En su cadena nacional del miércoles 15 de abril, el presidente José Antonio Kast presentó el proyecto de “Reconstrucción y Desarrollo Económico y Social”, una iniciativa de más de 40 medidas que busca combinar reconstrucción habitacional, reactivación económica, empleo formal, facilitación regulatoria y orden fiscal. El énfasis del mensaje fue claro: sin inversión no habrá una reconstrucción sostenible.
Más allá del debate político, el anuncio instala una tesis relevante para el mercado: la reconstrucción no se limita a reponer infraestructura dañada, sino que requiere volver a mover el capital, destrabar proyectos y recuperar confianza empresarial. En esa lógica, el Ejecutivo vinculó explícitamente la agenda de reconstrucción con medidas para fomentar la inversión privada, acelerar permisos y fortalecer el empleo, buscando que el crecimiento vuelva a convertirse en motor de desarrollo social.

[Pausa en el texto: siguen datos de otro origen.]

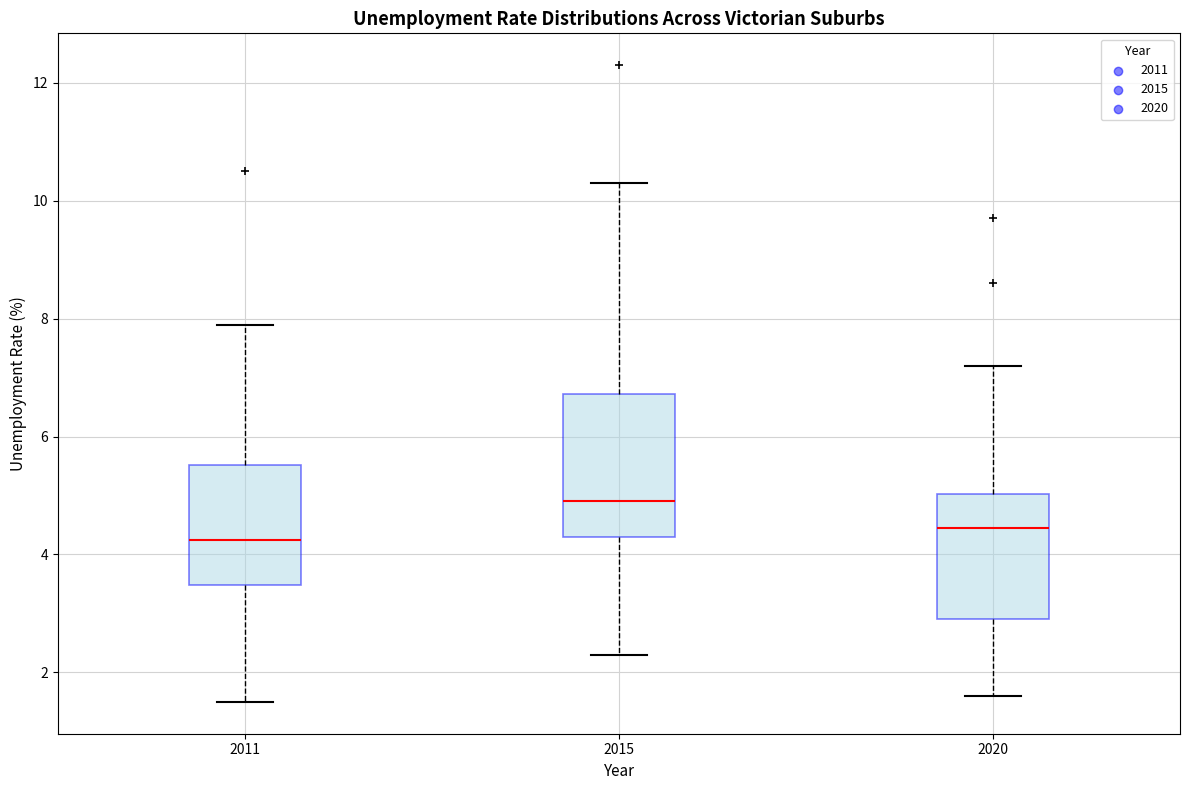

Reading left to right, transcribe this box plot: for each box, give where its median line is, the range the box spans, and where its two whiskers end, as read against the y-axis. The values are not printed on the chart, so give them approximately, as read against the axis.

2011: median 4.2, box 3.4 to 5.6, whiskers 1.6 to 8.0
2015: median 5.0, box 4.4 to 6.8, whiskers 2.4 to 10.4
2020: median 4.4, box 3.0 to 5.0, whiskers 1.6 to 7.2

Desde sus primeros días, el gobierno ha señalado al sector inmobiliario como uno de los principales ejes de su plan reactivación de la economía nacional.

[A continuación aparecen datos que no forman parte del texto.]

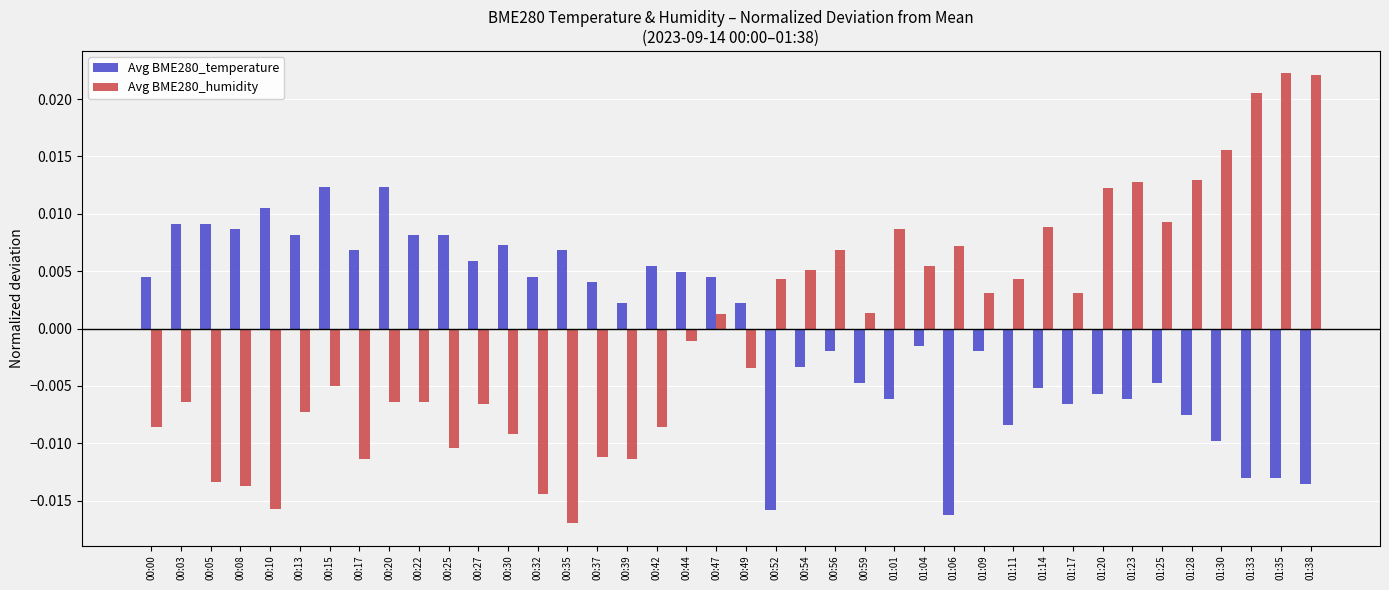

Which series has the widest spread of values?

Avg BME280_humidity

En ese sentido, uno de los puntos más significativos y que mayor ruido ha generado sigue siendo la eliminación transitoria del IVA a la venta de viviendas nuevas por 12 meses, medida que el gobierno viene defendiendo desde marzo como una herramienta para absorber stock, reactivar la construcción y recuperar empleo. Según cifras citadas por el Ejecutivo y recogidas por la prensa, hoy existirían cerca de 100 mil viviendas nuevas sin comprador, en un contexto donde persiste un déficit habitacional de unas 500 mil unidades.
Si esa señal se concreta legislativamente, el impacto puede ser doble. En el corto plazo, ayudaría a descomprimir inventario, mejorar la velocidad de ventas y reactivar proyectos detenidos. En el mediano plazo, podría mejorar las expectativas de desarrolladores e inversionistas, especialmente si se combina con cambios regulatorios que reduzcan la incertidumbre en la aprobación de iniciativas. En esa línea, el presidente anunció precisamente ajustes para acotar plazos de invalidación de permisos ambientales y limitar medidas precautorias que paralicen proyectos aprobados, reforzando el mensaje pro-inversión.
Por último, anunció un plan de reconstrucción para las regiones de Valparaíso, Ñuble y Bío Bío tras los incendios, las que recibirán apoyos por un total de $400 mil millones, además de una extensión del beneficio DFL 2 y una modernización de la normativa urbana.
En simple, el gobierno está apostando a que la reconstrucción también pase por reactivar el mercado inmobiliario: vender stock, recuperar empleo en construcción, facilitar nuevos desarrollos y devolver dinamismo a una industria clave para el crecimiento. El desafío será traducir ese diagnóstico en una tramitación viable y en efectos concretos y reales. Pero el mensaje de fondo ya quedó instalado: la reconstrucción económica de Chile empieza por volver a invertir.